I was curious as to whether anyone with a Bachmann Davenport, has seen any improvement with respect to George Schreyer's comments on the loco surging on the down grades.


----------



## East Broad Top (Dec 29, 2007)

My steepest grade is 2.5% or thereabouts, and I've never had any surging issues on that. (Nor did I on my test grade of 8%, but that's not an everyday operation.) 

Later, 

K


----------



## nkelsey (Jan 4, 2008)

I have a Davenport converted to Battery/RC and have never seen any surging, it is a very steady worker.


----------



## Stan Cedarleaf (Jan 2, 2008)

Dan.... I have 2 of them coupled together in a single consist and have been very happy with them. Like Nick, I have mine RC'd and battery with ITT sound.

They run quite well but do surge when coming down a grade. 

I'll need to check George's site...


----------



## Madman (Jan 5, 2008)

I agree Stan. They do run very well and are good pullers. I also have mine converted to R/C battery power. Like you, mine still does the surging on a down grade. I was hoping, that with more run time, the surge would stop.


----------



## BarrysBigTrains (Sep 4, 2008)

The surging is a product of a single thread worm being used. This also means the loco cannot be pushed by hand. 

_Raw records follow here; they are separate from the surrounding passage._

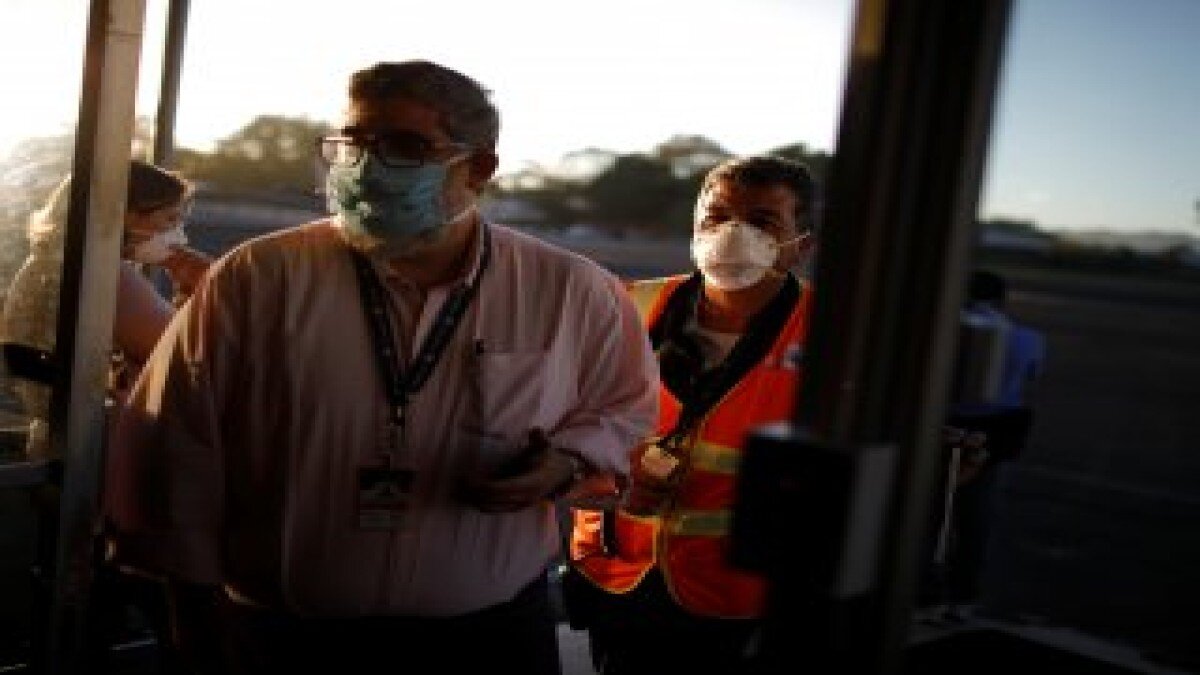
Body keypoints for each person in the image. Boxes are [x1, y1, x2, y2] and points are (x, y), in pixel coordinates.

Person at [104, 60, 658, 674]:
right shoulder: (258, 277)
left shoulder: (572, 290)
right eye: (355, 143)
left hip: (488, 638)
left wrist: (566, 461)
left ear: (479, 168)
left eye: (404, 147)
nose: (368, 166)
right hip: (280, 636)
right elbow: (176, 443)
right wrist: (193, 615)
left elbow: (622, 411)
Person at [568, 156, 817, 675]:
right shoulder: (627, 307)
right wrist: (610, 481)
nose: (733, 234)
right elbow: (565, 421)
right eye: (717, 217)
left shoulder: (831, 335)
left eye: (762, 221)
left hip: (737, 594)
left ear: (802, 245)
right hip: (619, 575)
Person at [0, 159, 211, 458]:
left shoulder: (50, 264)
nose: (180, 235)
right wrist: (203, 287)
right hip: (93, 449)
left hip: (55, 438)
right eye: (170, 219)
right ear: (124, 214)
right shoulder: (108, 275)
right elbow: (185, 356)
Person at [934, 269, 1046, 610]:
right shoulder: (1029, 338)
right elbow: (1032, 376)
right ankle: (963, 593)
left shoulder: (945, 331)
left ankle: (924, 586)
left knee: (932, 510)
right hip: (994, 432)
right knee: (976, 515)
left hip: (947, 426)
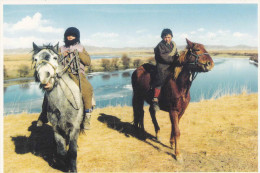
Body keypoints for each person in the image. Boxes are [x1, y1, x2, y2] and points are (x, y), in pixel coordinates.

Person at [37, 27, 94, 130]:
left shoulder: (81, 48)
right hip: (61, 75)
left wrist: (78, 53)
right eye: (68, 35)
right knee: (48, 89)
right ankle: (43, 115)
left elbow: (88, 62)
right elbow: (54, 60)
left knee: (87, 89)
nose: (70, 37)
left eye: (72, 35)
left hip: (77, 75)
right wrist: (62, 54)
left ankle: (87, 117)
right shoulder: (61, 48)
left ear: (76, 37)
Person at [152, 28, 179, 111]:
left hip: (172, 65)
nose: (167, 39)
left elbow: (176, 54)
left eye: (169, 37)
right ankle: (155, 99)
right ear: (162, 37)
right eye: (165, 37)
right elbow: (164, 57)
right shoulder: (160, 46)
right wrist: (174, 59)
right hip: (162, 66)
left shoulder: (173, 45)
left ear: (171, 37)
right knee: (160, 80)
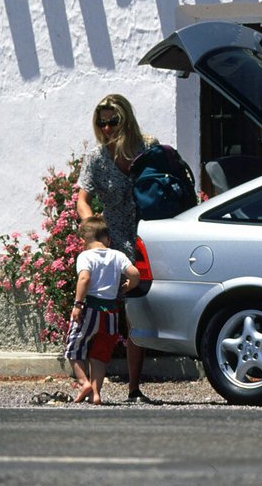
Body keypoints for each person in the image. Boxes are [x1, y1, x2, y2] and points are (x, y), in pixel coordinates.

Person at [76, 94, 159, 404]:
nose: (108, 128)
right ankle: (94, 387)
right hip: (112, 241)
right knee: (104, 315)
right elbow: (81, 199)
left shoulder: (147, 147)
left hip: (146, 238)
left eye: (113, 121)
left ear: (126, 119)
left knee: (135, 314)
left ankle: (134, 388)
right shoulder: (97, 158)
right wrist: (93, 229)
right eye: (102, 122)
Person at [64, 216, 139, 405]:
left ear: (84, 240)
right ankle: (96, 394)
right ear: (107, 239)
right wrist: (128, 285)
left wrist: (77, 305)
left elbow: (84, 279)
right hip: (111, 312)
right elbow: (135, 274)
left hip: (90, 307)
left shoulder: (85, 256)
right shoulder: (118, 255)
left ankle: (84, 383)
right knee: (100, 353)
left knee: (74, 347)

I have a couple of these and will examine to see if "just" a worm swap will work. 

Barry - BBT


----------



## Madman (Jan 5, 2008)

Thanks Barry. That sounds like it might work. Depending on the difficulty of the swap, I may have a go at it myself. But I will wait for an expert's opinion.


----------



## George Schreyer (Jan 16, 2009)

It all depends on how much slop there is in the gear train. Mine surges, others may not.


----------



## Madman (Jan 5, 2008)

George, what would create the surging, more or less slop?


----------